OS DIAS DA INFÂMIA
Outubro 15, 2023
J.J. Faria Santos
Voltaram os dias da infâmia ao Médio Oriente. Na verdade, não voltaram, estiveram adormecidos na nossa consciência vulnerável e volúvel perante os estímulos dos média e do fluxo da informação em geral. E das trincheiras confortáveis das suas habitações, manejando como armas os gadgets que os ligam ao ciberespaço, os activistas das redes sociais trataram de separar as águas, carregar na adjectivação, rasgar as vestes, reclamar para si a clareza moral e o monopólio da humanidade, bloquear e cancelar os que não subscreveram os seus pontos de vista. É verdade que houve quem se pusesse a jeito e se enredasse em formulações que se pareciam recusar a reconhecer a ignomínia de um ataque terrorista a civis. Há momentos em que a adversativa queima, em que a nuance indigna, em que o enquadramento se aproxima perigosamente da desculpabilização.
A jornalista palestiniana Fatima Abdulkarim escreveu no Guardian que “atacar civis, independentemente do lado que perpetra a violência, exclui qualquer aparência de honra”. Como não concordar com ela, face a uma orgia de violência cuja única motivação foi espalhar o terror indiscriminadamente? Qualquer pronunciamento teria de começar por aqui.
Parte de um povo expulso do seu território, outra parte confinada a uma parte dele, destituída de vários direitos cívicos, expropriada e confrontada com a expansão dos colonatos judaicos, em situação socioeconómica periclitante vivendo numa “prisão a céu aberto”, é um cenário que não pode servir de justificação para o cometimento de crimes de guerra. Mas também não podemos cair no erro de olhar para o Hamas como o representante do povo palestiniano. Como escreveu Clara Ferreira Alves no Expresso, o Hamas “governa Gaza com mão de ferro, é uma feroz ditadura militar e tem contribuído largamente para a miséria física e espiritual dos palestinianos do território, apanhados num torno que os esmaga e os deixa à mercê de invasões, bombardeamentos e ataques de Israel”.

⁂

◆ **Ação pedida a**:
Extraia da listagem, sem qualquer alteração, as linhas que vão do início até à linha que contém "47: (200, 211)", ambas incluídas. Deixe de fora da resposta as imagens.

⁂

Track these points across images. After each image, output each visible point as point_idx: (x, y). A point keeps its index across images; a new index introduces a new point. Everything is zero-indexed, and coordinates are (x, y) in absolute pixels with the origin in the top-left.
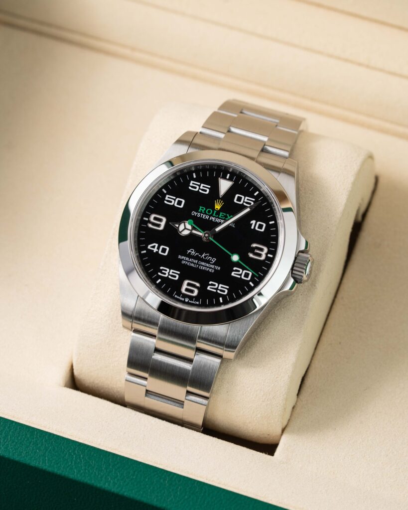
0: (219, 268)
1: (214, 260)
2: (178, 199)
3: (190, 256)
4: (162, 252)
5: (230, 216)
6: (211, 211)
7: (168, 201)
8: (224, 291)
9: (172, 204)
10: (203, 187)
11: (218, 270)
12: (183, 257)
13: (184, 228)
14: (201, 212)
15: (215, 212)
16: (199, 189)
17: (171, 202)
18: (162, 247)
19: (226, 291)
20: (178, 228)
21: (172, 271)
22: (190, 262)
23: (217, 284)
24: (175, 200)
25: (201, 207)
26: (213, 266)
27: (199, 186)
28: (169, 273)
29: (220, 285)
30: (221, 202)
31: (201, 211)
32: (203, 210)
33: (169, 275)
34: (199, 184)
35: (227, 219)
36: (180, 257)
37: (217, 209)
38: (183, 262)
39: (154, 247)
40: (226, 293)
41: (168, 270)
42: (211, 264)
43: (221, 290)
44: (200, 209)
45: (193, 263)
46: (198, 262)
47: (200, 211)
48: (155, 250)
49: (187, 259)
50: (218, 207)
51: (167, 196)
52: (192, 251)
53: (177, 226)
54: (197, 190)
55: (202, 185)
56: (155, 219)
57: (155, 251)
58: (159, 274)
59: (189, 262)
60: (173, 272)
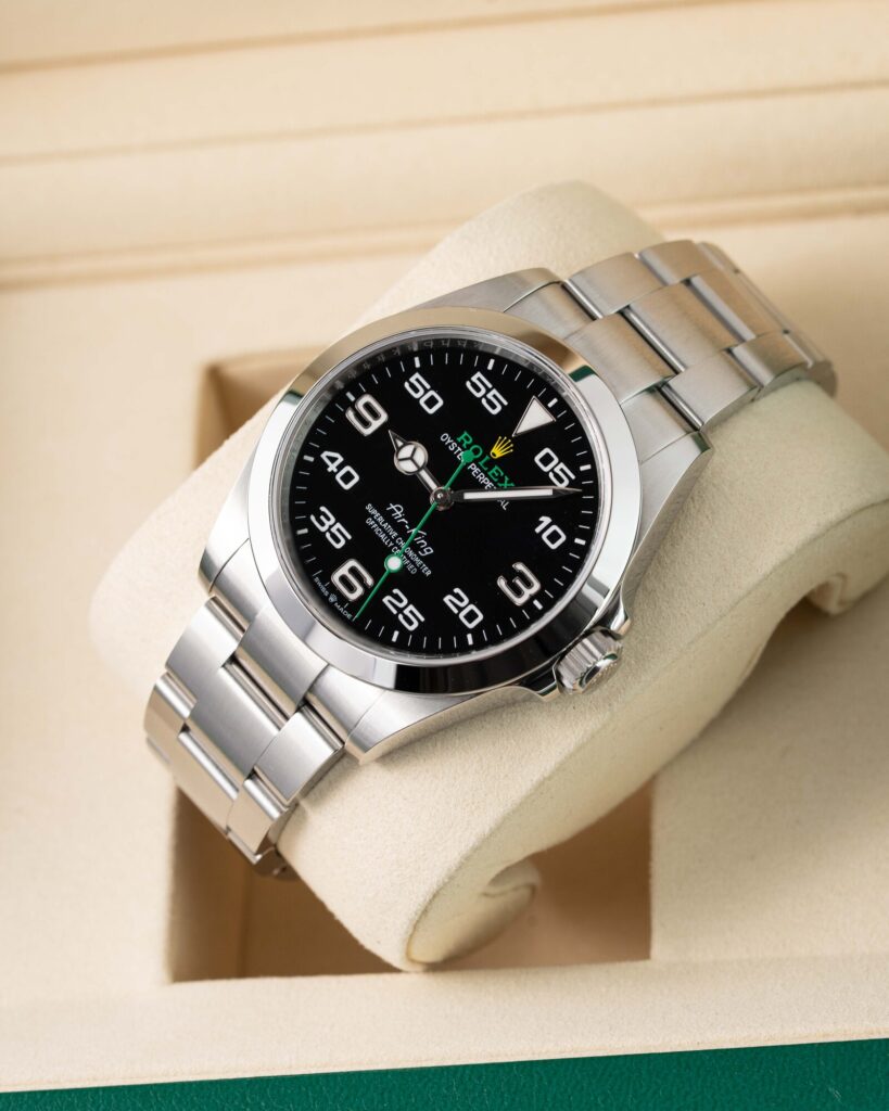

⁂

◆ **Ação pedida b**:
Copie na íntegra o texto sobre os dias da infâmia no Médio Oriente.

◆ **Resultado obtido a**:
Track these points across images. After each image, output each visible point as point_idx: (x, y). A point keeps its index across images; a new index introduces a new point. Everything is zero-indexed, and coordinates are (x, y) in absolute pixels with the origin in the top-left.
0: (219, 268)
1: (214, 260)
2: (178, 199)
3: (190, 256)
4: (162, 252)
5: (230, 216)
6: (211, 211)
7: (168, 201)
8: (224, 291)
9: (172, 204)
10: (203, 187)
11: (218, 270)
12: (183, 257)
13: (184, 228)
14: (201, 212)
15: (215, 212)
16: (199, 189)
17: (171, 202)
18: (162, 247)
19: (226, 291)
20: (178, 228)
21: (172, 271)
22: (190, 262)
23: (217, 284)
24: (175, 200)
25: (201, 207)
26: (213, 266)
27: (199, 186)
28: (169, 273)
29: (220, 285)
30: (221, 202)
31: (201, 211)
32: (203, 210)
33: (169, 275)
34: (199, 184)
35: (227, 219)
36: (180, 257)
37: (217, 209)
38: (183, 262)
39: (154, 247)
40: (226, 293)
41: (168, 270)
42: (211, 264)
43: (221, 290)
44: (200, 209)
45: (193, 263)
46: (198, 262)
47: (200, 211)

◆ **Resultado obtido b**:
OS DIAS DA INFÂMIA
Outubro 15, 2023
J.J. Faria Santos
Voltaram os dias da infâmia ao Médio Oriente. Na verdade, não voltaram, estiveram adormecidos na nossa consciência vulnerável e volúvel perante os estímulos dos média e do fluxo da informação em geral. E das trincheiras confortáveis das suas habitações, manejando como armas os gadgets que os ligam ao ciberespaço, os activistas das redes sociais trataram de separar as águas, carregar na adjectivação, rasgar as vestes, reclamar para si a clareza moral e o monopólio da humanidade, bloquear e cancelar os que não subscreveram os seus pontos de vista. É verdade que houve quem se pusesse a jeito e se enredasse em formulações que se pareciam recusar a reconhecer a ignomínia de um ataque terrorista a civis. Há momentos em que a adversativa queima, em que a nuance indigna, em que o enquadramento se aproxima perigosamente da desculpabilização.
A jornalista palestiniana Fatima Abdulkarim escreveu no Guardian que “atacar civis, independentemente do lado que perpetra a violência, exclui qualquer aparência de honra”. Como não concordar com ela, face a uma orgia de violência cuja única motivação foi espalhar o terror indiscriminadamente? Qualquer pronunciamento teria de começar por aqui.
Parte de um povo expulso do seu território, outra parte confinada a uma parte dele, destituída de vários direitos cívicos, expropriada e confrontada com a expansão dos colonatos judaicos, em situação socioeconómica periclitante vivendo numa “prisão a céu aberto”, é um cenário que não pode servir de justificação para o cometimento de crimes de guerra. Mas também não podemos cair no erro de olhar para o Hamas como o representante do povo palestiniano. Como escreveu Clara Ferreira Alves no Expresso, o Hamas “governa Gaza com mão de ferro, é uma feroz ditadura militar e tem contribuído largamente para a miséria física e espiritual dos palestinianos do território, apanhados num torno que os esmaga e os deixa à mercê de invasões, bombardeamentos e ataques de Israel”.